• PROVIDED DATA:

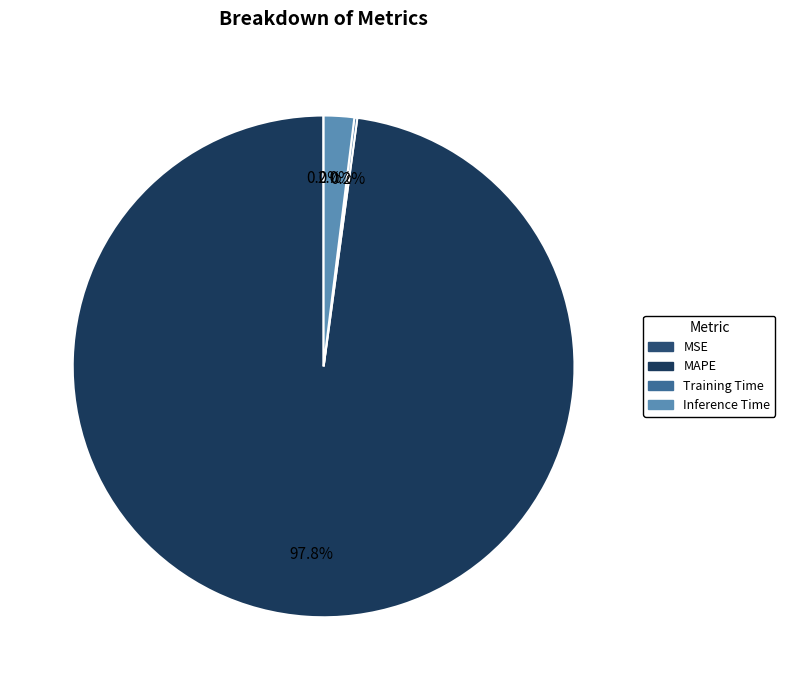

Is it true that MAPE is 98% of the pie?

True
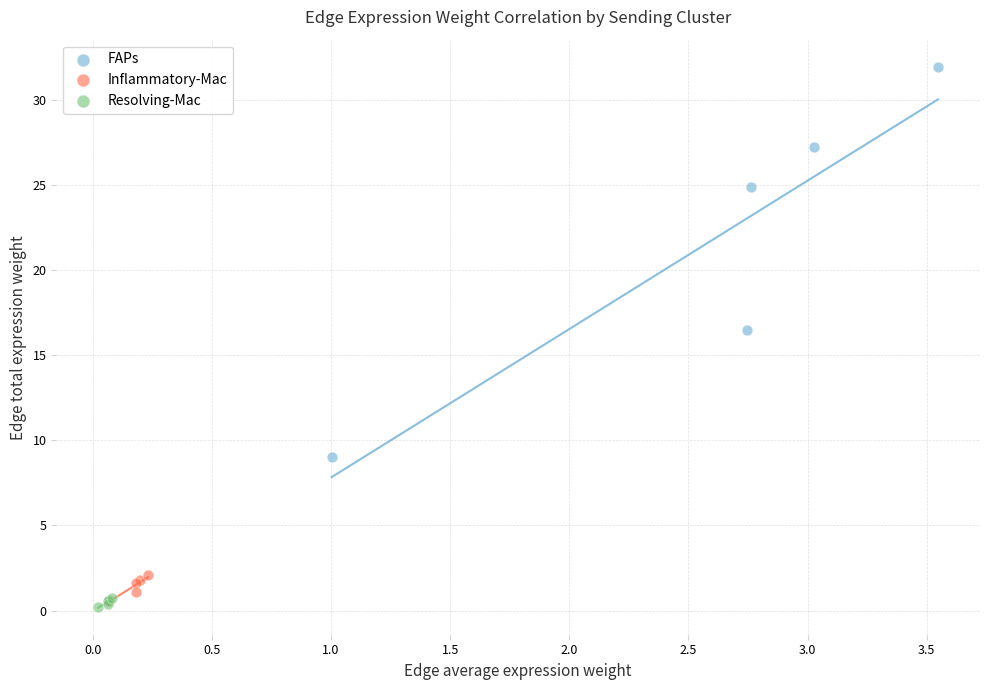

Which series reaches the maximum Y coordinate?

FAPs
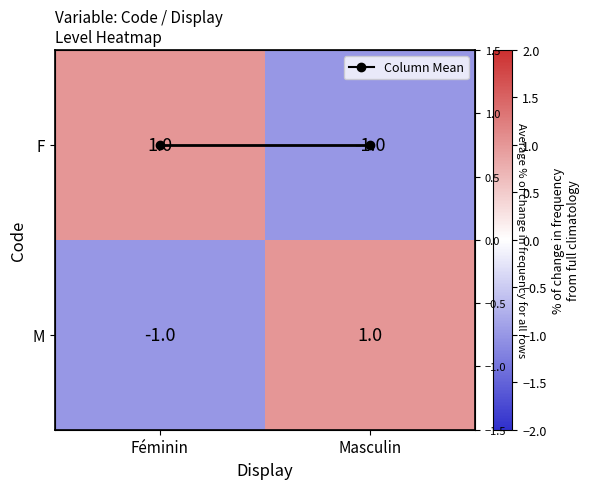

How many data points does each series have?

2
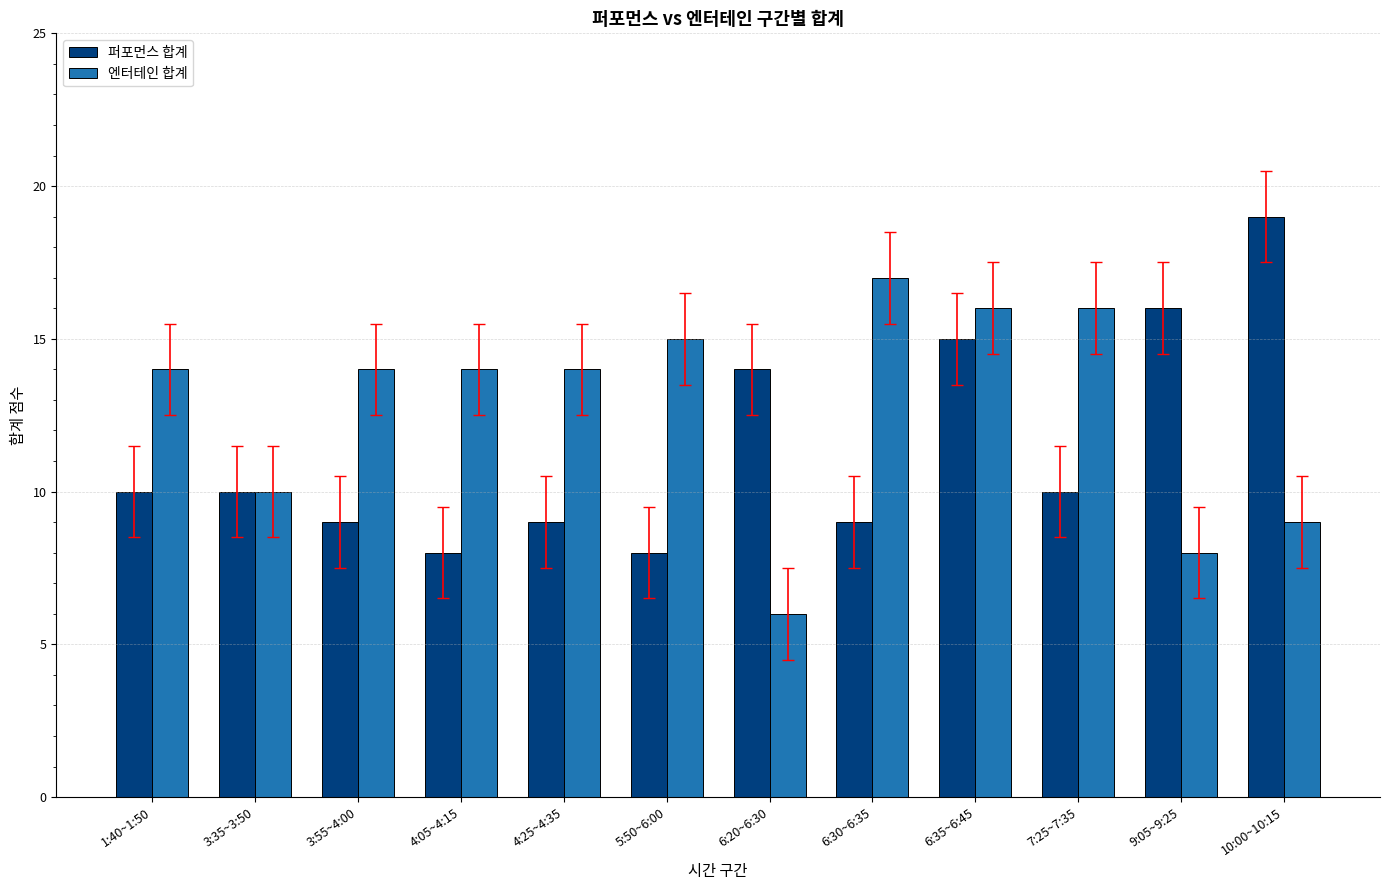

Which series has the largest total across all categories?

엔터테인 합계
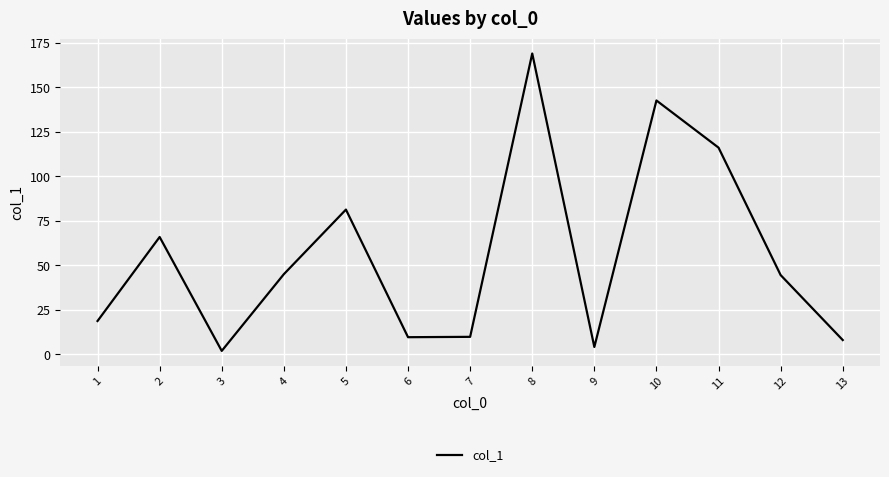

How many values exceed 44?

7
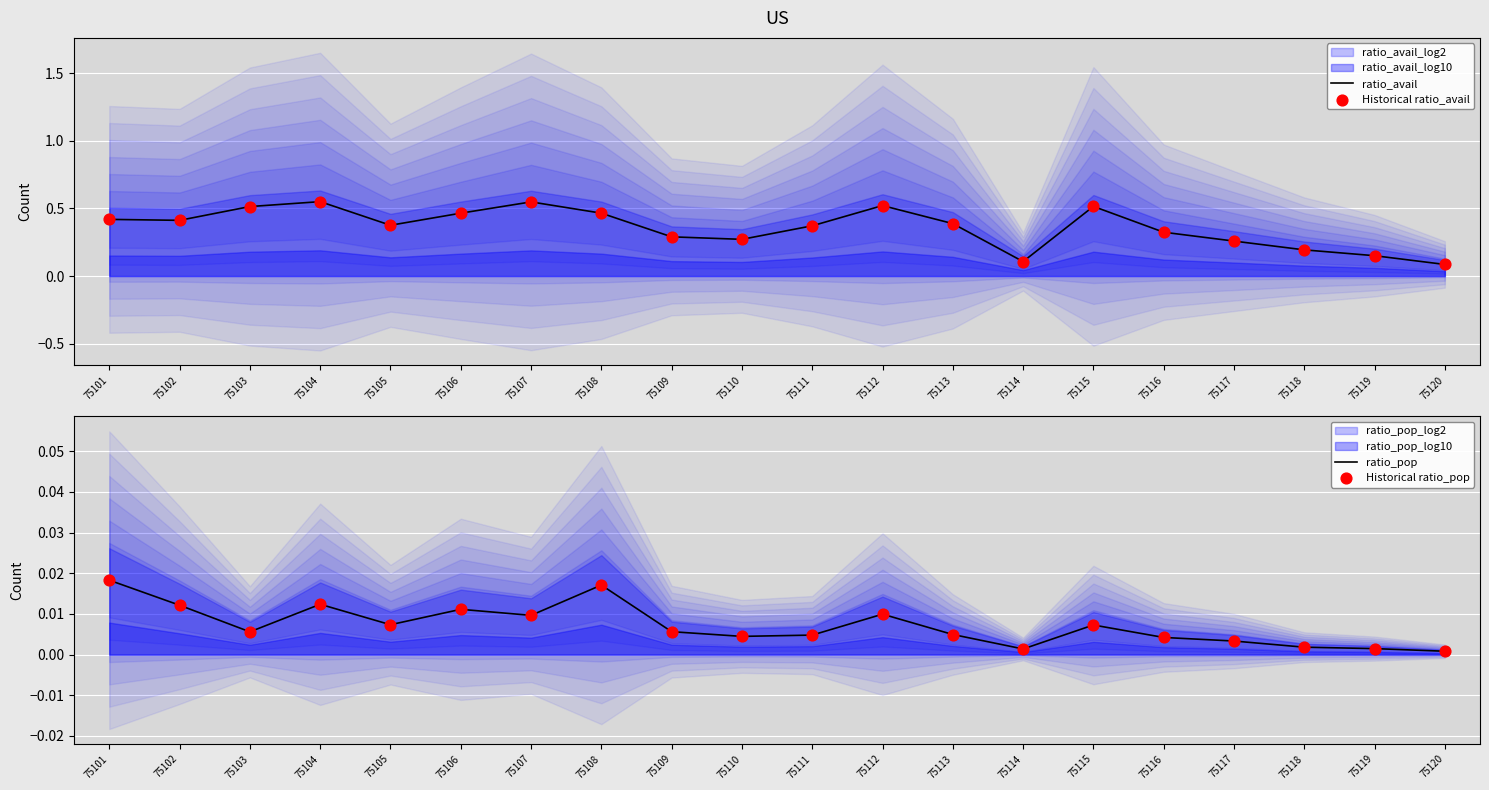

Which series has the largest total across all categories?

ratio_avail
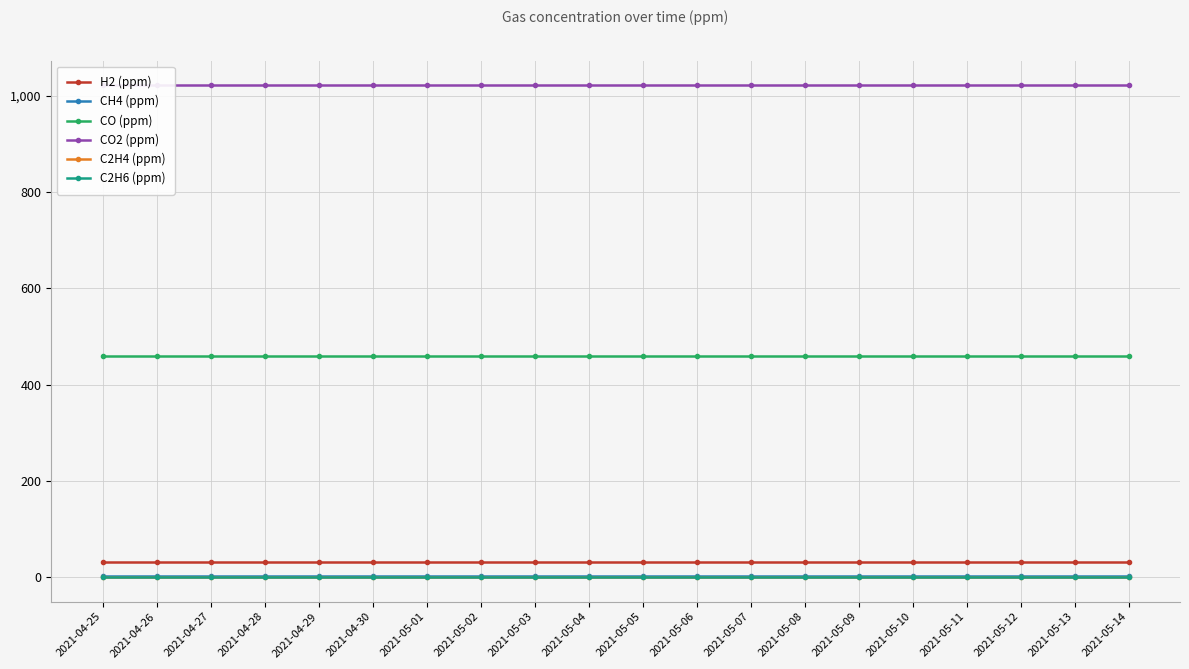

Reading left to right, what are all the values shown in this chart?

H2 (ppm): 31	31	31	31	31	31	31	31	31	31	31	31	31	31	31	31	31	31	31	31
CH4 (ppm): 2	2	2	2	2	2	2	2	2	2	2	2	2	2	2	2	2	2	2	2
CO (ppm): 459	459	459	459	459	459	459	459	459	459	459	459	459	459	459	459	459	459	459	459
CO2 (ppm): 1022	1022	1022	1022	1022	1022	1022	1022	1022	1022	1022	1022	1022	1022	1022	1022	1022	1022	1022	1022
C2H4 (ppm): 0	0	0	0	0	0	0	0	0	0	0	0	0	0	0	0	0	0	0	0
C2H6 (ppm): 0	0	0	0	0	0	0	0	0	0	0	0	0	0	0	0	0	0	0	0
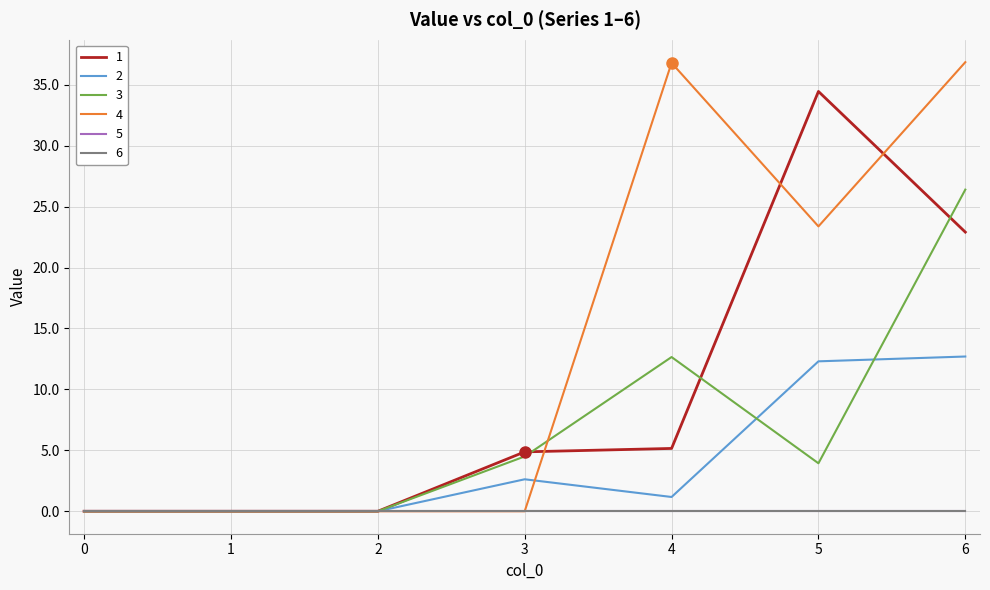

Count the number of categories in the chart.

7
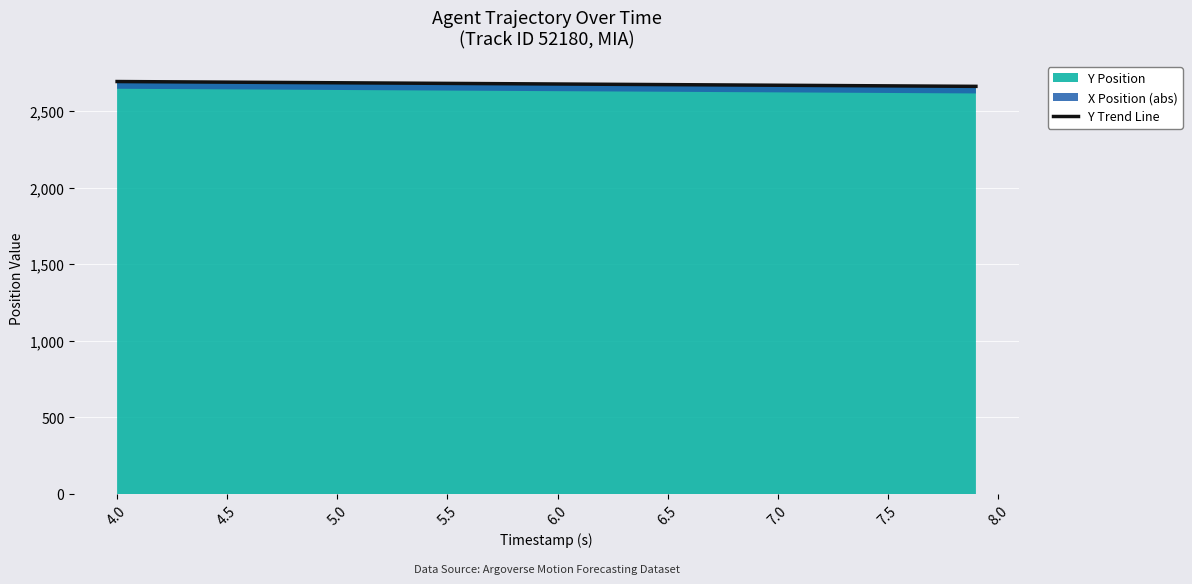

What is the maximum value for Y Trend Line?

2691.4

• TASK GOAL:
Reproduce the lines of all the entries above, swapping "largest total" for "highest total" wherever it occurs and keeping everything else unchanged. Omit the picture placeholders from the output.

• WORKED SOLUTION:
Is it true that MAPE is 98% of the pie?

True

Which series reaches the maximum Y coordinate?

FAPs

How many data points does each series have?

2

Which series has the highest total across all categories?

엔터테인 합계

How many values exceed 44?

7

Which series has the highest total across all categories?

ratio_avail

Reading left to right, what are all the values shown in this chart?

H2 (ppm): 31	31	31	31	31	31	31	31	31	31	31	31	31	31	31	31	31	31	31	31
CH4 (ppm): 2	2	2	2	2	2	2	2	2	2	2	2	2	2	2	2	2	2	2	2
CO (ppm): 459	459	459	459	459	459	459	459	459	459	459	459	459	459	459	459	459	459	459	459
CO2 (ppm): 1022	1022	1022	1022	1022	1022	1022	1022	1022	1022	1022	1022	1022	1022	1022	1022	1022	1022	1022	1022
C2H4 (ppm): 0	0	0	0	0	0	0	0	0	0	0	0	0	0	0	0	0	0	0	0
C2H6 (ppm): 0	0	0	0	0	0	0	0	0	0	0	0	0	0	0	0	0	0	0	0

Count the number of categories in the chart.

7

What is the maximum value for Y Trend Line?

2691.4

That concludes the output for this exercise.